**GIVEN EXERCISE:** Repeat the lines in the records below verbatim, starting with the line containing "order: Solanales" and continuing through the line containing "scientific name: Cyphia glandulifera", both included.

:: RECORDS FOR THE EXERCISE ::

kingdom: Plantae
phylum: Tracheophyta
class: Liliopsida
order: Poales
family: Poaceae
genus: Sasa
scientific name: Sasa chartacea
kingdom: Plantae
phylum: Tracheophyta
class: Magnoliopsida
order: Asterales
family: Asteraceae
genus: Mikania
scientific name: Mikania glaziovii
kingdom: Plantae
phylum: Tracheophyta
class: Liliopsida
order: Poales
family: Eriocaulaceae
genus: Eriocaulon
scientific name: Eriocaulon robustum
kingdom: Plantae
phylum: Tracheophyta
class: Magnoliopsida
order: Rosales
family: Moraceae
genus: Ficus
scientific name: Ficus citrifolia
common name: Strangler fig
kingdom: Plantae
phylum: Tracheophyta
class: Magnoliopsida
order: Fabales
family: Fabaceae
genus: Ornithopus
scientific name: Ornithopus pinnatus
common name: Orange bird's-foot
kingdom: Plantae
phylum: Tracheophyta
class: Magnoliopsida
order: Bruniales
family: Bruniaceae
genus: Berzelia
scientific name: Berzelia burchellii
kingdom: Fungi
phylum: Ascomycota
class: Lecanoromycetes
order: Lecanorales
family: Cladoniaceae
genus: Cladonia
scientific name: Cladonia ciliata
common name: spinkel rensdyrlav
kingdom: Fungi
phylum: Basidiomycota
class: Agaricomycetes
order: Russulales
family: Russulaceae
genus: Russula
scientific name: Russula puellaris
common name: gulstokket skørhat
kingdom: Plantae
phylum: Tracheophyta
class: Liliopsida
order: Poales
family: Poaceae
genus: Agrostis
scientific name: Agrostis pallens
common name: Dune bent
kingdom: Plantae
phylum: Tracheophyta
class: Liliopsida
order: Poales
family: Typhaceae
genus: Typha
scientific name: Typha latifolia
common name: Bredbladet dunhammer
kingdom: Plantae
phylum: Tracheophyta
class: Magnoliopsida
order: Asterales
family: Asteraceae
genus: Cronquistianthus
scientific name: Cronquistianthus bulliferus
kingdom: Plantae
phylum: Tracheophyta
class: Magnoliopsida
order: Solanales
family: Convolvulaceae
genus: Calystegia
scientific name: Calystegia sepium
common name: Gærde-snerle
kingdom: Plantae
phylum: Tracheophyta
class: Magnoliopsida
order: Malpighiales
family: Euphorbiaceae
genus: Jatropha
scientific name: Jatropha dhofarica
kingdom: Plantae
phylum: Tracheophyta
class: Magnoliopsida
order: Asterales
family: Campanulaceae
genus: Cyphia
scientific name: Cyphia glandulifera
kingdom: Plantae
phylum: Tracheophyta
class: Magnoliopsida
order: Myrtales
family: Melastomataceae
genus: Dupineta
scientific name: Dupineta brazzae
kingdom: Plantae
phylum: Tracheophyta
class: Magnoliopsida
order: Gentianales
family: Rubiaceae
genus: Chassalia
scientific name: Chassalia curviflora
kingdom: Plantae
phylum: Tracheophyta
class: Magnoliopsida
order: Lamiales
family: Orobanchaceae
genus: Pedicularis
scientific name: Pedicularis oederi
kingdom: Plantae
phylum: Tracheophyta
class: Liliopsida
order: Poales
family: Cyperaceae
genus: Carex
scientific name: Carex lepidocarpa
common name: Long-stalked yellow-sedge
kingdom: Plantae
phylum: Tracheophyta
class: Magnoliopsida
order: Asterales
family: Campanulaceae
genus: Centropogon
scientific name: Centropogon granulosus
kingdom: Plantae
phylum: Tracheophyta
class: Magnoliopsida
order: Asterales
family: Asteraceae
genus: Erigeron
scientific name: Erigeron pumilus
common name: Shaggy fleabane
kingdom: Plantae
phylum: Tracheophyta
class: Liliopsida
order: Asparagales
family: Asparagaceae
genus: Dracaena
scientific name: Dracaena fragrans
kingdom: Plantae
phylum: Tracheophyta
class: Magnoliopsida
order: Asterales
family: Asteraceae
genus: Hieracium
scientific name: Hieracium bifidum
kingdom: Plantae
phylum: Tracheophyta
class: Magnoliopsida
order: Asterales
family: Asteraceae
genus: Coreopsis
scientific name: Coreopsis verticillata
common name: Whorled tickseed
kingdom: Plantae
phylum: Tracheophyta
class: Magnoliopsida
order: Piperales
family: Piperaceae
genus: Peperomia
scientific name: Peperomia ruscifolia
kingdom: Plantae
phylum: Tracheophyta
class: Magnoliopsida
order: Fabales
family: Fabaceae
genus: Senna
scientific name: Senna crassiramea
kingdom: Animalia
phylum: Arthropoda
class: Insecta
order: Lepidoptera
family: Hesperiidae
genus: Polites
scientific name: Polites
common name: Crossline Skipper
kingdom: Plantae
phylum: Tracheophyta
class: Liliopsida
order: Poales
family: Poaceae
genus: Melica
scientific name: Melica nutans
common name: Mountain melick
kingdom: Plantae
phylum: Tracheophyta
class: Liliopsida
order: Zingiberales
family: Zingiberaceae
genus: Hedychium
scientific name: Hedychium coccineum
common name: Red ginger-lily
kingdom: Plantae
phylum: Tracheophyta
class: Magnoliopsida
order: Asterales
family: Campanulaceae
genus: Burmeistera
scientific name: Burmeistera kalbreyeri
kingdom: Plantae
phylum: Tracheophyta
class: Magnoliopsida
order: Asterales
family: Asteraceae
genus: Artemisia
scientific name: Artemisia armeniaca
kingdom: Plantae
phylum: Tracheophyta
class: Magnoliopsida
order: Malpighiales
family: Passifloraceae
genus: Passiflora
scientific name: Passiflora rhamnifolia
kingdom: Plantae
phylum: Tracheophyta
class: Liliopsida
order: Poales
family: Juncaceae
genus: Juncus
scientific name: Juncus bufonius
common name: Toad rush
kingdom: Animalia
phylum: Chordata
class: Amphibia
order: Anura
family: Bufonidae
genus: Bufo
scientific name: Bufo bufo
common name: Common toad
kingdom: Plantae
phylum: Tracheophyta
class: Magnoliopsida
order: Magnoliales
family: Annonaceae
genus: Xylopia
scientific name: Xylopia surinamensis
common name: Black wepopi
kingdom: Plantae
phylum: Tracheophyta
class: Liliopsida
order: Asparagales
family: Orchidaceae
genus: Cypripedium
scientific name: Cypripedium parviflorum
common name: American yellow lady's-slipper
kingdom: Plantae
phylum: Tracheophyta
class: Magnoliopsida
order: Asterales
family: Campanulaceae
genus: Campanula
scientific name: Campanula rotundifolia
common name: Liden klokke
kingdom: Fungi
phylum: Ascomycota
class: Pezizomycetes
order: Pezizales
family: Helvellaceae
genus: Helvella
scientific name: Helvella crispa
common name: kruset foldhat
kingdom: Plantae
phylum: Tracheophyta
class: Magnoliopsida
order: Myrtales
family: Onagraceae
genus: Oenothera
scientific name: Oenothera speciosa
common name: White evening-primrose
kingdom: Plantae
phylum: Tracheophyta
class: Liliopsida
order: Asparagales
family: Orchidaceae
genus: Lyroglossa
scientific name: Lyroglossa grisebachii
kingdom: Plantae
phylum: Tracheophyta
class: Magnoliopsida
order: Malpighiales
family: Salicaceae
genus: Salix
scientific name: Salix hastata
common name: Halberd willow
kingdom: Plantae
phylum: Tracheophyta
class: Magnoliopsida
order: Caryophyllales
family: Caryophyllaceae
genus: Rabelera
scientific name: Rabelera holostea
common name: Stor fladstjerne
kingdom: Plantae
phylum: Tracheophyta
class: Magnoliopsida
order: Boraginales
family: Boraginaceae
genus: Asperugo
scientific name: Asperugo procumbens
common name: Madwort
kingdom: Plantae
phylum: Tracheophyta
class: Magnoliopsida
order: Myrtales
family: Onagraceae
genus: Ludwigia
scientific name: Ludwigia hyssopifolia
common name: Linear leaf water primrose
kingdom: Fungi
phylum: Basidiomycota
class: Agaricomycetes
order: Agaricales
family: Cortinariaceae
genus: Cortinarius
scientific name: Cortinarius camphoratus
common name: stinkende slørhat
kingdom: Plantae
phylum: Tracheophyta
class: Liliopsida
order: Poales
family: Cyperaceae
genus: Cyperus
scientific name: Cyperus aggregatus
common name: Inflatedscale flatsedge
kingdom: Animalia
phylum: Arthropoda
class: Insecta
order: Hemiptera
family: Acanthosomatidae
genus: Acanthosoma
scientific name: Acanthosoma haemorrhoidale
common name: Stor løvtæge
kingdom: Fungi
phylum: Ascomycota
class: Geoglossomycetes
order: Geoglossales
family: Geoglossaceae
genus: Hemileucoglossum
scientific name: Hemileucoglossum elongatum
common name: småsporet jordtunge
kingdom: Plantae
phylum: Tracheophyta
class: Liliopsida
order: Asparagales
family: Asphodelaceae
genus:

:::

**WORKED SOLUTION:**
order: Solanales
family: Convolvulaceae
genus: Calystegia
scientific name: Calystegia sepium
common name: Gærde-snerle
kingdom: Plantae
phylum: Tracheophyta
class: Magnoliopsida
order: Malpighiales
family: Euphorbiaceae
genus: Jatropha
scientific name: Jatropha dhofarica
kingdom: Plantae
phylum: Tracheophyta
class: Magnoliopsida
order: Asterales
family: Campanulaceae
genus: Cyphia
scientific name: Cyphia glandulifera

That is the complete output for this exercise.